Мазуркевич Тарас Андрійович, Development of web application for uptime status monitoring

Abstract. For a software company, it is crucial to provide a reliable service. If something fails, engineers need to know about it as soon as possible to be able to avoid unacceptable system downtime and customers disappointment. The goal of this work was to design and develop an uptime monitoring system which would include both automated uptime monitoring and a status page. The result of this work became a part of uptime monitoring setup in a software company in which the author works. We analysed multiple uptime monitoring services and created a specification according to the company needs. It includes HTTP, WebSocket, cron jobs monitoring and web applications monitoring by simulating users actions. We implemented all the planned components. HTTP monitoring has a high level of false alarms and thus is not a fit for complex system monitoring. Passive checks have no false alarms and are a good choice for monitoring of regular jobs. We are about to start using WebSocket and web applications monitoring.

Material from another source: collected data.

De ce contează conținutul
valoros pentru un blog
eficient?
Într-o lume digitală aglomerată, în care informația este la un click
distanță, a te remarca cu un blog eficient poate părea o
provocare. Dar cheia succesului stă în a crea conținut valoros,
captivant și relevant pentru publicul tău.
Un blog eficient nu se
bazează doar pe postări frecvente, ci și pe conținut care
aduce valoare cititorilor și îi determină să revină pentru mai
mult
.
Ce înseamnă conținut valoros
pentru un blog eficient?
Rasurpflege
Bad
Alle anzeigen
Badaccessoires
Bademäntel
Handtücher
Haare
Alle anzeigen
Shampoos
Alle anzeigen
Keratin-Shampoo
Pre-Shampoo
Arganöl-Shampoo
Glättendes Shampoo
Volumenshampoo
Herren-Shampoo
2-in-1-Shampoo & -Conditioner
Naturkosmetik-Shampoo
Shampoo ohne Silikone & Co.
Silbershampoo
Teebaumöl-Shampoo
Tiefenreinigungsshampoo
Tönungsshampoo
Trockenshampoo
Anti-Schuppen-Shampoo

Мельничук Владислав Зіновійович, Landscape generation using procedural generation techniques

Abstract.  This work is about procedural content generation and its applications in video games. Generating a landscape is one of the ways to use procedural generation in games. The goal of this work is to test different techniques and approaches to develop a foundation for a game that is capable of creating beautiful, realistically looking landscapes. The predefined rules must fully control the generation process. The user input for the generation will be limited to the seed that defines the initial state of the generation, the parameters that control the generation, textures and 3d models. The rest of the work is automated and requires no human interaction. The results of this work can be used as a foundation for different types of games.

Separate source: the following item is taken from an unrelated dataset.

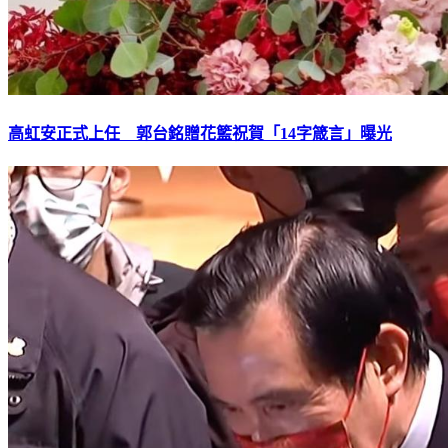
高虹安正式上任 郭台銘贈花籃祝賀「14字箴言」曝光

Степанюк Роман Андрійович, Development of analytical matching system for waste generators and disposers based on aggregated open data

Abstract. The purpose of this bachelor’s thesis is to create a platform to improve waste management in Ukraine. The service has two main functionalities: the analytics, with all the available aggregated information on waste transactions and its analysis, and B2B marketplace for owners of significant amounts of waste and recycling companies to find the best deals and start new productive partnerships.

Штогрінець Богдан Володимирович, Development of the web-application for online booking

Abstract. This paper covers user experience research about how people are using online tools for booking an appointment online, their experiences and problems. Considering the information collected and UX-design best practises – developing a web application that will cover potential users‘ need and also bring them high-quality user-experience.